Débarrassé de ses oripeaux glam David Bowie se pique de Philly Sound. Place donc à la soul teintée de disco déjà entrevue dans le "1984" de son dernier avatar Halloween Jack et entrevue dans Diamond Dogs.
Fini l'encombrant mullet, oublié l'éclair de Ziggy : l'artiste arbore désormais un look plus straight mais qui ne se départit pas d'une mine destroy émaciée, cheveux orange et cocaïné. Comme déjà sur le glacial David Live où le pas encore Mince Duc Blanc revisitait ses anciens tubes à la sauce noire blafarde.
De tous ses albums "mineurs" ; Young Americans bien qu'ayant donné le formidable tube éponyme, est sans doute le moins cité. Les raisons sont multiples : virage musical à 180 degrés, songwriting inhabituellement partagé - seuls 5 des 8 titres sont de la main exclusive de Bowie, fait suffisamment inhabituel pour être signalé - reprise controversée du "Across the universe" des Fab Four en lieu et place du très queer "John, I'm only dancing (again)" initialement prévu ; et dont le positionnement sur l'album eût été idoine, présence envahissante d'un instrument réputé imbitable dans la pop, le saxophone dont l'exécutant David Sanborn est disparu au mois de mai. Enfin, l'artiste, en bisbille avec son éditeur Tony DeFries, est d'humeur maussade ; ce qui rendons-lui grâce, ne transparaît pas sur le disque.
Accompagné d'un aréopage de choristes noir(e)s dont Luther Vandross future star Epic qui cosigne "Fascination", Bowie lance son 9ème album avec l'irrésistible morceau-titre, de ceux qui occupent une part de sa légende. Mike Garson est à nouveau du casting mais l'ensemble des accompagnants a grandement évolué. En plus du saxophone, Bowie bénéficie de deux recrues importantes qui occuperont une place de choix dans les années futures, les guitaristes Earl Slick (déjà entrevu sur David Live) qui joue sur deux titres et le formidable musicien porto-ricain Carlos Alomar omniprésent, et dépositaire de ce son reconnaissable entre tous, chaud et funky des oeuvres à venir. Dont on peut même arguer qu'il demeure le guitariste le plus emblématique de l'oeuvre Bowienne après l'inaltérable Mick Ronson.
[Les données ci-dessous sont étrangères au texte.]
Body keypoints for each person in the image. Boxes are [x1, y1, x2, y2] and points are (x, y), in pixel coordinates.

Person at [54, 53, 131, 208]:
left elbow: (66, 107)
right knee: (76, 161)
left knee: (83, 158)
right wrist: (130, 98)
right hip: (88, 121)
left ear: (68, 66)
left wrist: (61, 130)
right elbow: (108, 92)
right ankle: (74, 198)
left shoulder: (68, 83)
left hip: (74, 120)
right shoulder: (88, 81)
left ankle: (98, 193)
"Young americans" bardée de références à la culture théâtrale britannique et qui cite même Lennon "I heard the news today oh boy" est l'incroyable preuve que David Bowie en homme-caméléon n'a pas son pareil pour assimiler et s'octroyer les styles et codes vocaux de ses illustres devanciers. Rien de lui ne sonne jamais cliché et il peut user du falsetto là où tant d'autres musiciens se sont fourvoyés ou se fourvoieront après lui. Etre funky quand on est blanc de peau, cela se mérite et ne l'est évidemment pas qui veut.
"Win" déjà hédoniste en diable précède "Fascination" ; l'un des grands moments dansants du disque où le groupe mixte groove comme jamais. Ici tout exsude le sexe, le stupre comme aux plus belles heures de Sly and the Family Stone et de la mythique revue de James Brown. D'ailleurs, plusieurs musiciens sont débauchés de la Family et Alomar a lui-même accompagné le Godfather.
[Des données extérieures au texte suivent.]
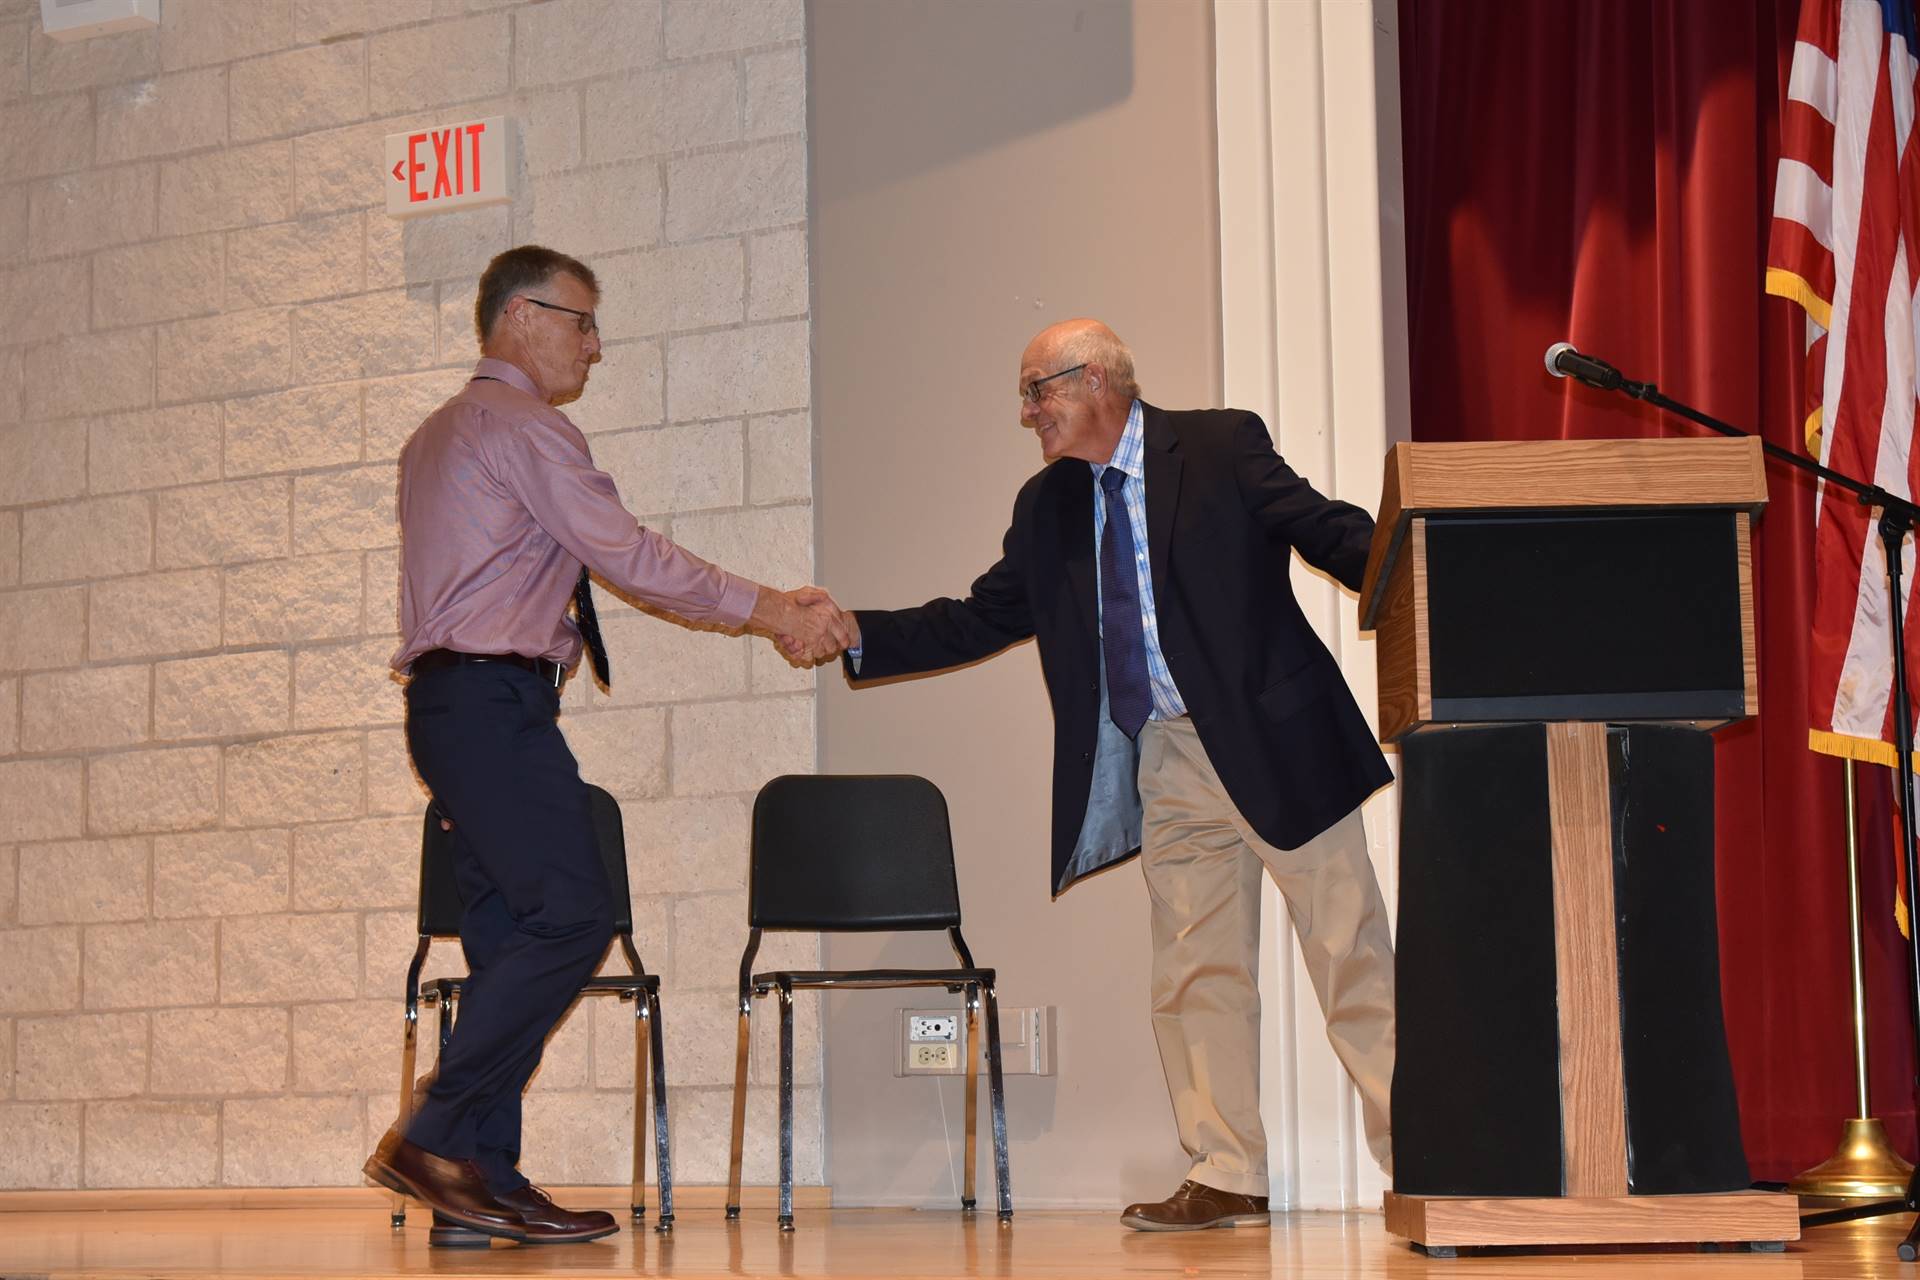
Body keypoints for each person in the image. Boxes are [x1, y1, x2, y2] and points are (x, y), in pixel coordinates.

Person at [829, 319, 1395, 1231]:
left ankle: (1425, 1169)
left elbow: (1323, 531)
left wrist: (1433, 572)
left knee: (1349, 954)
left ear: (1095, 379)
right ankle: (1227, 1171)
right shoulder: (1047, 506)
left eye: (1036, 391)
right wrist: (861, 631)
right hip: (1169, 759)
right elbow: (982, 617)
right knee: (1193, 972)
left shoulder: (1217, 443)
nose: (1027, 414)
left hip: (1279, 741)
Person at [363, 245, 848, 1245]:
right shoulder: (528, 428)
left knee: (507, 935)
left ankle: (474, 1187)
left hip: (455, 714)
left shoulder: (436, 436)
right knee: (575, 916)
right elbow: (627, 554)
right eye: (580, 320)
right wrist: (768, 609)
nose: (593, 342)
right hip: (492, 709)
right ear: (520, 318)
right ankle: (435, 1130)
L'hédonisme, la réussite égomaniaque sont brandis en clichés un peu moqueurs sur "Win" et la fantastique et étirée "Somebody up there likes me" (près de 7 minutes). Dans laquelle s'invite pour la première fois de furtifs sons glaciaires de synthés tels qu'on en retrouvera dès l'immense Low. Ce titre est en revanche l'un des chants du cygne de Mike Garson qui ne renouera que sporadiquement avec Bowie deux décennies plus tard.
Beaucoup d'encre a été versée sur le Lost Weekend Lennonien. Grâce lui soit cependant rendu ; car même si trois chansons prévues pour l'album dont "John, I'm only dancing (again)" en firent les frais, cela aura aussi permis de rappeler aux deux géants qu'ils étaient fans l'un de l'autre. D'où la présence que certains ont jugé incongrue et détonnante de "Across the universe". Mais surtout d'un monument annonciateur du disco naissant, l'imputrescible "Fame", composé à quatre mains par les deux hommes.
Young Americans fit un carton mais fut quelque peu rejeté par son auteur. Au-delà de la chanson-titre, formidable oxymore et épilogue de l'étouffant Dogville de Lars Von Trier, l'on préfère en retenir le rôle fondateur dans l'oeuvre du grand David.
En bref : Bowie en parfait caméléon s'approprie avec évidence la musique noire. Et ce faisant revisite la soul de Philadelphie, rivalise avec ses maîtres funk et préfigure le disco. Disque mal aimé par son auteur, Young Americans est pourtant une splendeur et un disque fondateur.